Passage provided:
------------------------------------
At issue in this case is the location of the dividing line between two adjoining city lots. Plaintiffs' lot lies to the west of defendant's lot. It appears, without dispute, that the plaintiffs and their predecessor in title have been in possession on the east side of their lot up to a fence line which was erected by the plaintiffs' predecessor in title in 1953; that the defendant paid for the wire and the plaintiffs' predecessor in title put up the posts and erected the wire which fence remained in place until sometime in 1969 or 1970, at which time the defendant removed the fence and erected, over the plaintiffs' protest, a new fence on a line which, at the rear of the lots in question, is 4.8 feet west of the old fence line. Plaintiffs brought this action to enjoin the defendant's continuing trespass and to recover monetary damages. On the trial of the case, plaintiffs abandoned their claim for monetary damages and at the conclusion of the evidence and after instructions from the court the jury found for the plaintiffs. The trial court accordingly entered a judgment enjoining the defendant from maintaining a fence or any other personal property west of the line dividing the properties which corresponded to the location of the fence erected in 1953. The defendant filed a motion for a new trial, which was overruled, and she appeals.
------------------------------------
Stored items:
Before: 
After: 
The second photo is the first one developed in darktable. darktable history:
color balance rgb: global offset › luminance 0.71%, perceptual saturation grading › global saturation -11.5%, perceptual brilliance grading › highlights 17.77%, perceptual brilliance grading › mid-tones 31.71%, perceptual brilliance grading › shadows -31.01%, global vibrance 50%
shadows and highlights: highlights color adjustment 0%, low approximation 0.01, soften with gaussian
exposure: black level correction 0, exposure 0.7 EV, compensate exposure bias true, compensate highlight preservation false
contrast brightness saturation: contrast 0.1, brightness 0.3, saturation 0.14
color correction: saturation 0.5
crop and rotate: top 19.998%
------------------------------------
Assigned task 1:
Rewrite the paragraph of the boundary dispute summary that begins "At issue in this case" as a concise bulleted list, keeping its main facts.
Assigned task 2:
According to the boundary dispute summary, how far west of the old fence line does the new fence stand at the rear of the lots?
Assigned task 3:
Continue the boundary dispute summary from the point at which it ends.

Written reply 1:
- The case concerns the dividing line between two adjoining city lots; the plaintiffs' lot lies west of the defendant's.
- In 1953, the plaintiffs' predecessor in title erected a fence: the defendant paid for the wire, and the predecessor put up the posts and wire.
- The plaintiffs and their predecessor have possessed the east side of their lot up to that fence line.
- In 1969 or 1970, the defendant removed the fence and, over the plaintiffs' protest, built a new one that at the rear of the lots stands 4.8 feet west of the old line.
- The plaintiffs sued to enjoin the continuing trespass and recover damages, but abandoned the damages claim at trial.
- The jury found for the plaintiffs, and the court enjoined the defendant from maintaining a fence or other personal property west of the 1953 fence line.
- The defendant's motion for a new trial was overruled, and she appeals.

Written reply 2:
It stands 4.8 feet west of the old fence line.

Written reply 3:
1. Appellant contends that the court committed reversible error in denying her motion for a directed verdict made pursuant to the provisions of Code Ann. 81A-150 (a) at the conclusion of the plaintiffs' evidence and that this should be cause for a reversal notwithstanding that after the introduction of all of the evidence there may have been evidence authorizing the verdict rendered. Appellant cites no case in support of this position and we have found none. Furthermore, sound reasoning dictates that her contention should not be upheld. Even if the trial judge erroneously failed to direct a verdict at the conclusion of the plaintiffs' evidence if thereafter evidence be admitted without objection, which, when considered with evidence previously admitted, makes out a case in favor of the plaintiffs, and the jury under proper instructions renders a verdict for the plaintiffs, it would be substituting procedure and form for substance to say that the case ought to be reversed and a new trial granted. To establish such a rule would manifestly be contrary to the intent of the Civil Practice Act and of the Appellate Practice Act and also contrary to the rule which prevailed in this State with respect to motions for nonsuit under the former practice. This contention is without merit.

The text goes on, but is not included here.